◆ GIVEN PASSAGE:
- Opening Delimiter -

Just to add this debate.
I've worked in statistics before and something that should be relatively random with a small house edge has incredible swings of consecutive wins and losses - too many to be nothing more than chance.
An example, when I really was stupid, was when I was putting on ridiculously high £200 bets on Blackjack. I think I lost 13 or so consectutive hands, each one I predicted my opponents score correctly i.e. 21 - yes 21 for EVERY hand. I dropped to £1 bets and extraordinarly, got 3 consecutive blackjacks. Of course, the losing streak continued as soon as I increased my stake again. Every time I go on the 'free play' Blackjack Casino, I go from 5,000 to 100,000 - EVERY TIME.
But then again, after the amount I've gambled, then perhaps it's not all too surprising.
It's all s * i t if you ask me. People up to their eyeballs in debt, fighting their addictions, whilst trying to keep a family together, and keeping a job and source of income.
Completely unregulated advertising encouraging people to throw their money, their livelihoods, their families, their jobs, and their dignity down the drain. It's easy for me to say this, but it breaks my heart to hear my 9 year-old son talking about Gambling, putting bets on etc, and not because I'm a CG - he has no idea of this, but due to the constant advertising presented to him. He even tried to record Red or Black the other night - he's 9 for f*cks sake.

- Closing Delimiter -

◆ STUDY MATERIAL:

- Opening Delimiter -

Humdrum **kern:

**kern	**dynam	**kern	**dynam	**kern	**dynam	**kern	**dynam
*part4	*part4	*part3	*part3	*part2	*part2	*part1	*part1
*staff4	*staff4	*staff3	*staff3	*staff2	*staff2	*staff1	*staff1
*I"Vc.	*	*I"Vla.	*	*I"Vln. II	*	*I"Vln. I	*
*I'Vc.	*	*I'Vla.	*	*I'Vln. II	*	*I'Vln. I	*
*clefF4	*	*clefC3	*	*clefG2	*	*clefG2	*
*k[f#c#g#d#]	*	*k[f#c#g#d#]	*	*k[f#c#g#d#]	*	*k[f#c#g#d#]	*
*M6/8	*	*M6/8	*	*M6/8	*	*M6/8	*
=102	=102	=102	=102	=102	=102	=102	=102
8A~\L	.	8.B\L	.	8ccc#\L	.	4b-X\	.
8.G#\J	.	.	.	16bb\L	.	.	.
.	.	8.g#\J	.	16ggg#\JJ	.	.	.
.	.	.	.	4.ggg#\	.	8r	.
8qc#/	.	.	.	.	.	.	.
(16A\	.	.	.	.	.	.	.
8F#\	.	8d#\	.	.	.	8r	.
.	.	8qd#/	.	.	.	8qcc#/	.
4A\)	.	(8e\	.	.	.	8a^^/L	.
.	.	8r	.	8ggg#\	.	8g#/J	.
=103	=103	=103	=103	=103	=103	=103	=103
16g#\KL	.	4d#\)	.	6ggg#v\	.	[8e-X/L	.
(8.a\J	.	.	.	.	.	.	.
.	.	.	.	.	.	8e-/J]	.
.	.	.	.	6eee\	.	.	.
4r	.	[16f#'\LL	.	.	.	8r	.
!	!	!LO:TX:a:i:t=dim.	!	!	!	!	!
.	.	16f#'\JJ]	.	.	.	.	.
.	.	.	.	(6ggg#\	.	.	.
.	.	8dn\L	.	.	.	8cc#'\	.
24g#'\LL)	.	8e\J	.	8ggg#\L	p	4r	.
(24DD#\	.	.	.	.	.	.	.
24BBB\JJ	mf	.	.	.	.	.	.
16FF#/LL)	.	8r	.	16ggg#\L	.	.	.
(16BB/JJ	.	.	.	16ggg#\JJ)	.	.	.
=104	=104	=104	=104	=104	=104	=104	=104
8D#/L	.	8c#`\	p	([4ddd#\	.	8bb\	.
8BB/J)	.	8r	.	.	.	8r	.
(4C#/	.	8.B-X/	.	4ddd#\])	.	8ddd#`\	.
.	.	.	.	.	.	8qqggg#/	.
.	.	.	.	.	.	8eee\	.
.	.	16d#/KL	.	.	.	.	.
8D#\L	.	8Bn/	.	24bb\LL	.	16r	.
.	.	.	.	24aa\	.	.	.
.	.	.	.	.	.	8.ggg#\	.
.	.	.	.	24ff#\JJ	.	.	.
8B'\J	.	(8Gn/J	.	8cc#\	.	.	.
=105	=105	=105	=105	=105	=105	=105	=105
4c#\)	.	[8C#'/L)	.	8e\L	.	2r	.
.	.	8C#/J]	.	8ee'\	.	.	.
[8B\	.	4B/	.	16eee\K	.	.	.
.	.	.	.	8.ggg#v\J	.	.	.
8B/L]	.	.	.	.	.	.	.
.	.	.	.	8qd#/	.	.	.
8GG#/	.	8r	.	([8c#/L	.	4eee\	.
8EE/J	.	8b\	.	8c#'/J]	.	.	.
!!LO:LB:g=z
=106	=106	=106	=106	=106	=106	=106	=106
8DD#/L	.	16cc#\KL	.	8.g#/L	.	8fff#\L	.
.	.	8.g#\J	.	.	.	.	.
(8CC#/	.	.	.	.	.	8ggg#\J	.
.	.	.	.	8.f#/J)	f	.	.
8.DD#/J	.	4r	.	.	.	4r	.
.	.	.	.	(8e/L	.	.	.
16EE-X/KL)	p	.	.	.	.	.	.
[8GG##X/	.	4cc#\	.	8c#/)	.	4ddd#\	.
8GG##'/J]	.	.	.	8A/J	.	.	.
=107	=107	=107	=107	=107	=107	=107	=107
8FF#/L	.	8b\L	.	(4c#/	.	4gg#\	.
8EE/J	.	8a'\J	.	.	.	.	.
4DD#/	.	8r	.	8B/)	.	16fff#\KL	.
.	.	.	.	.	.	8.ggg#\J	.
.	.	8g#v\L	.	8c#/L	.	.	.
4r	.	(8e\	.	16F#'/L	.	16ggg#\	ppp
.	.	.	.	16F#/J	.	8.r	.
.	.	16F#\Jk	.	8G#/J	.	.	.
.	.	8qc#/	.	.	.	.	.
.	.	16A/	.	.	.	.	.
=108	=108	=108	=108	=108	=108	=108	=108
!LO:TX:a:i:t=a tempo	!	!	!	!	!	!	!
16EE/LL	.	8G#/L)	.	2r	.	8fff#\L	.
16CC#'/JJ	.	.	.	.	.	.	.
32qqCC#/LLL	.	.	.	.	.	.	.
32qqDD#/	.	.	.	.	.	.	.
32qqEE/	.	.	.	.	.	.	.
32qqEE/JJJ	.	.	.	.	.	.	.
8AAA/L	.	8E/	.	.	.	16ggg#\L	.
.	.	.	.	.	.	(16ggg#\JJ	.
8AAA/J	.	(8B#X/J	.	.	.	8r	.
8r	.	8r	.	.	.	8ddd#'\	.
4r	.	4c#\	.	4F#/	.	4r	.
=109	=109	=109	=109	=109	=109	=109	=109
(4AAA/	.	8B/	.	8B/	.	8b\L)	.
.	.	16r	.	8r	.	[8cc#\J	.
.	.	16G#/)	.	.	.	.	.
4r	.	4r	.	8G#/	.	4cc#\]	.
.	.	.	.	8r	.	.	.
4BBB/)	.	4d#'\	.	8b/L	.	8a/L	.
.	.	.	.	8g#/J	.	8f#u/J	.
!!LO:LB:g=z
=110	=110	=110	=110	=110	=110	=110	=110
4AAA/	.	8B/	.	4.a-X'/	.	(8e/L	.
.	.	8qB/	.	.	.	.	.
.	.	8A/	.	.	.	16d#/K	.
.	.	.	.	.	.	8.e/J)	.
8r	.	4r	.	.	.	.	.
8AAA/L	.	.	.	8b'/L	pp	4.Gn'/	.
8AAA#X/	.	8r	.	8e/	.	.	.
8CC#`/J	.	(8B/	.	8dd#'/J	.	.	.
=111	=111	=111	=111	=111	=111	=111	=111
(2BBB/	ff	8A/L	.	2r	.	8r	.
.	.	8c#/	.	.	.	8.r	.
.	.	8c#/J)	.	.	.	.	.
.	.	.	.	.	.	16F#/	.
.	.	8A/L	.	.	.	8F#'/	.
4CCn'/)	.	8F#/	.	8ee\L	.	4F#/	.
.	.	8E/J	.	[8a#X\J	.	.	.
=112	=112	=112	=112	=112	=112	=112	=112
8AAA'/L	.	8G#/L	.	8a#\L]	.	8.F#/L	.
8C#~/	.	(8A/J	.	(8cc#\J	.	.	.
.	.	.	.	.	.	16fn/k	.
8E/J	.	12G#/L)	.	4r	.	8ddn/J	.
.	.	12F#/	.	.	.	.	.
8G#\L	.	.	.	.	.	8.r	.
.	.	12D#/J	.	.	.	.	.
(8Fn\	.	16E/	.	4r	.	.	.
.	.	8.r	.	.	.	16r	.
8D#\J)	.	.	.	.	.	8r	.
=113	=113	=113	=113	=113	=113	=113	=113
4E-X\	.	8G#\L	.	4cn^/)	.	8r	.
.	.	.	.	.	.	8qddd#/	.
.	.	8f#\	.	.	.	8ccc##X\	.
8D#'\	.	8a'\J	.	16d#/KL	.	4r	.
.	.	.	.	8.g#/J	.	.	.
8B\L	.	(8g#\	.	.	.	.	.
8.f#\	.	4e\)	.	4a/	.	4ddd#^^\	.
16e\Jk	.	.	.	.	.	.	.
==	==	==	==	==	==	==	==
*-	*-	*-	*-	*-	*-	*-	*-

- Closing Delimiter -

◆ WHAT THE EXERCISE ASKS: Reproduce the full post about gambling above, word for word.

◆ RESPONSE:
Just to add this debate.
I've worked in statistics before and something that should be relatively random with a small house edge has incredible swings of consecutive wins and losses - too many to be nothing more than chance.
An example, when I really was stupid, was when I was putting on ridiculously high £200 bets on Blackjack. I think I lost 13 or so consectutive hands, each one I predicted my opponents score correctly i.e. 21 - yes 21 for EVERY hand. I dropped to £1 bets and extraordinarly, got 3 consecutive blackjacks. Of course, the losing streak continued as soon as I increased my stake again. Every time I go on the 'free play' Blackjack Casino, I go from 5,000 to 100,000 - EVERY TIME.
But then again, after the amount I've gambled, then perhaps it's not all too surprising.
It's all s * i t if you ask me. People up to their eyeballs in debt, fighting their addictions, whilst trying to keep a family together, and keeping a job and source of income.
Completely unregulated advertising encouraging people to throw their money, their livelihoods, their families, their jobs, and their dignity down the drain. It's easy for me to say this, but it breaks my heart to hear my 9 year-old son talking about Gambling, putting bets on etc, and not because I'm a CG - he has no idea of this, but due to the constant advertising presented to him. He even tried to record Red or Black the other night - he's 9 for f*cks sake.